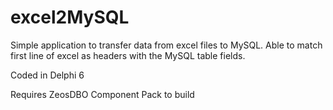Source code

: # excel2MySQL
Simple application to transfer data from excel files to MySQL. Able to match first line of excel as headers with the MySQL table fields.

Coded in Delphi 6

Requires ZeosDBO Component Pack to build

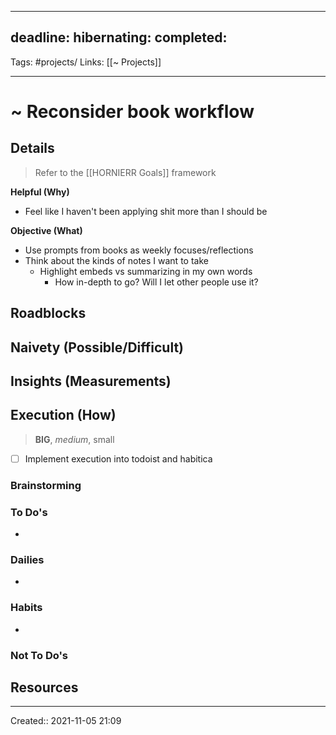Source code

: 
---
deadline:
hibernating:
completed:
---
Tags: #projects/
Links: [[~ Projects]]
___
# ~ Reconsider book workflow
## Details
> Refer to the [[HORNIERR Goals]] framework

**Helpful (Why)**
- Feel like I haven't been applying shit more than I should be

**Objective (What)**
- Use prompts from books as weekly focuses/reflections
- Think about the kinds of notes I want to take
	- Highlight embeds vs summarizing in my own words
		- How in-depth to go? Will I let other people use it?

**Roadblocks**
- 

**Naivety (Possible/Difficult)**
- 

**Insights (Measurements)**
- 
## Execution (How)
> **BIG**, *medium*, small

- [ ] Implement execution into todoist and habitica
### Brainstorming
### To Do's
- 
### Dailies
- 
### Habits
- 
### Not To Do's
## Resources

___
Created:: 2021-11-05 21:09
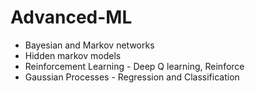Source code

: # Advanced-ML
  - Bayesian and Markov networks
  - Hidden markov models 
  - Reinforcement Learning - Deep Q learning, Reinforce
  - Gaussian Processes - Regression and Classification
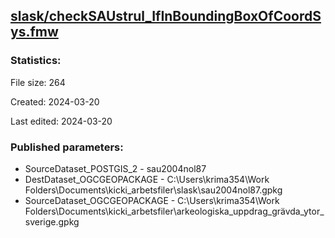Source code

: ﻿## [slask/checkSAUstrul_IfInBoundingBoxOfCoordSys.fmw](https://github.com/kicki58/kix_working_dir/blob/master/slask/checkSAUstrul_IfInBoundingBoxOfCoordSys.fmw)

### Statistics:
File size: 264

Created: 2024-03-20

Last edited: 2024-03-20



### Published parameters:
*  SourceDataset_POSTGIS_2    -   sau2004nol87 
*  DestDataset_OGCGEOPACKAGE    -   C:\Users\krima354\Work Folders\Documents\kicki_arbetsfiler\slask\sau2004nol87.gpkg
*  SourceDataset_OGCGEOPACKAGE    -   C:\Users\krima354\Work Folders\Documents\kicki_arbetsfiler\arkeologiska_uppdrag_grävda_ytor_sverige.gpkg







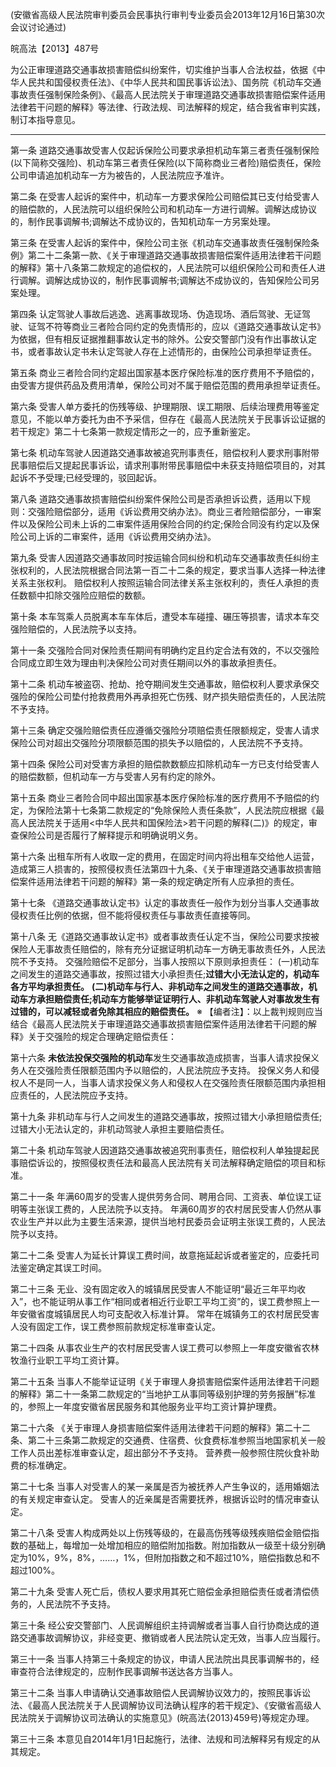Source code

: (安徽省高级人民法院审判委员会民事执行审判专业委员会2013年12月16日第30次会议讨论通过)

皖高法【2013】487号

为公正审理道路交通事故损害赔偿纠纷案件，切实维护当事人合法权益，依据《中华人民共和国侵权责任法》、《中华人民共和国民事诉讼法》、国务院《机动车交通事故责任强制保险条例》、《最高人民法院关于审理道路交通事故损害赔偿案件适用法律若干问题的解释》等法律、行政法规、司法解释的规定，结合我省审判实践，制订本指导意见。
___
第一条 道路交通事故受害人仅起诉保险公司要求承担机动车第三者责任强制保险(以下简称交强险)、机动车第三者责任保险(以下简称商业三者险)赔偿责任，保险公司申请追加机动车一方为被告的，人民法院应予准许。

第二条 在受害人起诉的案件中，机动车一方要求保险公司赔偿其已支付给受害人的赔偿款的，人民法院可以组织保险公司和机动车一方进行调解。调解达成协议的，制作民事调解书;调解达不成协议的，告知机动车一方另案处理。

第三条 在受害人起诉的案件中，保险公司主张《机动车交通事故责任强制保险条例》第二十二条第一款、《关于审理道路交通事故损害赔偿案件适用法律若干问题的解释》第十八条第二款规定的追偿权的，人民法院可以组织保险公司和责任人进行调解。调解达成协议的，制作民事调解书;调解达不成协议的，告知保险公司另案处理。

第四条 认定驾驶人事故后逃逸、逃离事故现场、伪造现场、酒后驾驶、无证驾驶、证驾不符等商业三者险合同约定的免责情形的，应以《道路交通事故认定书》为依据，但有相反证据推翻事故认定书的除外。公安交警部门没有作出事故认定书，或者事故认定书未认定驾驶人存在上述情形的，由保险公司承担举证责任。

第五条 商业三者险合同约定超出国家基本医疗保险标准的医疗费用不予赔偿的，由受害方提供药品及费用清单，保险公司对不属于赔偿范围的费用承担举证责任。

第六条 受害人单方委托的伤残等级、护理期限、误工期限、后续治理费用等鉴定意见，不能以单方委托为由不予采信，但存在《最高人民法院关于民事诉讼证据的若干规定》第二十七条第一款规定情形之一的，应予重新鉴定。

第七条 机动车驾驶人因道路交通事故被追究刑事责任，赔偿权利人要求刑事附带民事赔偿后又提起民事诉讼，请求刑事附带民事赔偿中未获支持赔偿项目的，对其起诉不予受理;已经受理的，驳回起诉。

第八条 道路交通事故损害赔偿纠纷案件保险公司是否承担诉讼费，适用以下规则：交强险赔偿部分，适用《诉讼费用交纳办法》。商业三者险赔偿部分，一审案件以及保险公司未上诉的二审案件适用保险合同的约定;保险合同没有约定以及保险公司上诉的二审案件，适用《诉讼费用交纳办法》。

第九条 受害人因道路交通事故同时按运输合同纠纷和机动车交通事故责任纠纷主张权利的，人民法院根据合同法第一百二十二条的规定，要求当事人选择一种法律关系主张权利。
赔偿权利人按照运输合同法律关系主张权利的，责任人承担的责任数额中扣除交强险应赔偿的数额。

第十条 本车驾乘人员脱离本车车体后，遭受本车碰撞、碾压等损害，请求本车交强险赔偿的，人民法院予以支持。

第十一条 交强险合同对保险责任期间有明确约定且约定合法有效的，不以交强险合同成立即生效为理由判决保险公司对责任期间以外的事故承担责任。

第十二条 机动车被盗窃、抢劫、抢夺期间发生交通事故，赔偿权利人要求承保交强险的保险公司垫付抢救费用外再承担死亡伤残、财产损失赔偿责任的，人民法院不予支持。

第十三条 确定交强险赔偿责任应遵循交强险分项赔偿责任限额规定，受害人请求保险公司对超出交强险分项限额范围的损失予以赔偿的，人民法院不予支持。

第十四条 保险公司对受害方承担的赔偿款数额应扣除机动车一方已支付给受害人的赔偿数额，但机动车一方与受害人另有约定的除外。

第十五条 商业三者险合同中超出国家基本医疗保险标准的医疗费用不予赔偿的约定，为保险法第十七条第二款规定的“免除保险人责任条款”，人民法院应根据《最高人民法院关于适用<中华人民共和国保险法>若干问题的解释(二)》的规定，审查保险公司是否履行了解释提示和明确说明义务。

第十六条 出租车所有人收取一定的费用，在固定时间内将出租车交给他人运营，造成第三人损害的，按照侵权责任法第四十九条、《关于审理道路交通事故损害赔偿案件适用法律若干问题的解释》第一条的规定确定所有人应承担的责任。

第十七条 《道路交通事故认定书》认定的事故责任一般作为划分当事人交通事故侵权责任比例的依据，但不能将侵权责任与事故责任直接等同。

第十八条 无《道路交通事故认定书》或者事故责任认定不当，保险公司要求按被保险人无事故责任赔偿的，除有充分证据证明机动车一方确无事故责任外，人民法院不予支持。
交强险赔偿不足部分，当事人按照以下原则承担责任：
(一)机动车之间发生的道路交通事故，按照过错大小承担责任;**过错大小无法认定的，机动车各方平均承担责任。**
**(二)机动车与行人、非机动车之间发生的道路交通事故，机动车方承担赔偿责任;机动车方能够举证证明行人、非机动车驾驶人对事故发生有过错的，可以减轻或者免除其相应的赔偿责任。**
※ 【编者注】：以上裁判规则应当结合《最高人民法院关于审理道路交通事故损害赔偿案件适用法律若干问题的解释》关于交强险的规定合理确定赔偿责任：

第十六条 **未依法投保交强险的机动车**发生交通事故造成损害，当事人请求投保义务人在交强险责任限额范围内予以赔偿的，人民法院应予支持。
投保义务人和侵权人不是同一人，当事人请求投保义务人和侵权人在交强险责任限额范围内承担相应责任的，人民法院应予支持。

第十九条 非机动车与行人之间发生的道路交通事故，按照过错大小承担赔偿责任;过错大小无法认定的，非机动驾驶人承担主要赔偿责任。

第二十条 机动车驾驶人因道路交通事故被追究刑事责任，赔偿权利人单独提起民事赔偿诉讼的，按照侵权责任法和最高人民法院有关司法解释确定赔偿的项目和标准。

第二十一条 年满60周岁的受害人提供劳务合同、聘用合同、工资表、单位误工证明等主张误工费的，人民法院予以支持。
年满60周岁的农村居民受害人仍然从事农业生产并以此为主要生活来源，提供当地村民委员会证明主张误工费的，人民法院予以支持。

第二十二条 受害人为延长计算误工费时间，故意拖延起诉或者鉴定的，应委托司法鉴定确定其误工时间。

第二十三条 无业、没有固定收入的城镇居民受害人不能证明“最近三年平均收入”，也不能证明从事工作“相同或者相近行业职工平均工资”的，误工费参照上一年安徽省度城镇居民人均可支配收入标准计算。
常年在城镇务工的农村居民受害人没有固定工作，误工费参照前款规定标准审查认定。

第二十四条 从事农业生产的农村居民受害人误工费可以参照上一年度安徽省农林牧渔行业职工平均工资计算。

第二十五条 当事人不能举证证明《关于审理人身损害赔偿案件适用法律若干问题的解释》第二十一条第二款规定的“当地护工从事同等级别护理的劳务报酬”标准的，参照上一年度安徽省居民服务和其他服务业平均工资计算护理费。

第二十六条 《关于审理人身损害赔偿案件适用法律若干问题的解释》第二十二条、第二十三条第二款规定的交通费、住宿费、伙食费标准参照当地国家机关一般工作人员出差标准审查认定，超出部分不予支持。
营养费一般参照住院伙食补助费的标准确定。

第二十七条 当事人对受害人的某一亲属是否为被抚养人产生争议的，适用婚姻法的有关规定审查认定。
受害人的近亲属是否需要抚养，根据诉讼时的情况审查认定。

第二十八条 受害人构成两处以上伤残等级的，在最高伤残等级残疾赔偿金赔偿指数的基础上，每增加一处增加相应的赔偿附加指数。附加指数从一级至十级分别确定为10%，9%，8%，……，1%，但附加指数之和不超过10%，赔偿指数总和不超过100%。

第二十九条 受害人死亡后，债权人要求用其死亡赔偿金承担赔偿责任或者清偿债务的，人民法院不予支持。

第三十条 经公安交警部门、人民调解组织主持调解或者当事人自行协商达成的道路交通事故调解协议，非经变更、撤销或者人民法院认定无效，当事人应当履行。

第三十一条 当事人持第三十条规定的协议，申请人民法院出具民事调解书的，经审查符合法律规定的，应制作民事调解书送达各方当事人。

第三十二条 当事人申请确认交通事故赔偿人民调解协议效力的，按照民事诉讼法、《最高人民法院关于人民调解协议司法确认程序的若干规定》、《安徽省高级人民法院关于调解协议司法确认的实施意见》(皖高法{2013}459号)等规定办理。

第三十三条 本意见自2014年1月1日起施行，法律、法规和司法解释另有规定的从其规定。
:::::
YOUR TASK
Copy out, character for character, the lines from the one containing "第二十三条 无业、没有固定收" through the one containing "营养费一般参照住院伙食补助费的标准确定。", including both of those lines.

COMPLETED TASK
第二十三条 无业、没有固定收入的城镇居民受害人不能证明“最近三年平均收入”，也不能证明从事工作“相同或者相近行业职工平均工资”的，误工费参照上一年安徽省度城镇居民人均可支配收入标准计算。
常年在城镇务工的农村居民受害人没有固定工作，误工费参照前款规定标准审查认定。

第二十四条 从事农业生产的农村居民受害人误工费可以参照上一年度安徽省农林牧渔行业职工平均工资计算。

第二十五条 当事人不能举证证明《关于审理人身损害赔偿案件适用法律若干问题的解释》第二十一条第二款规定的“当地护工从事同等级别护理的劳务报酬”标准的，参照上一年度安徽省居民服务和其他服务业平均工资计算护理费。

第二十六条 《关于审理人身损害赔偿案件适用法律若干问题的解释》第二十二条、第二十三条第二款规定的交通费、住宿费、伙食费标准参照当地国家机关一般工作人员出差标准审查认定，超出部分不予支持。
营养费一般参照住院伙食补助费的标准确定。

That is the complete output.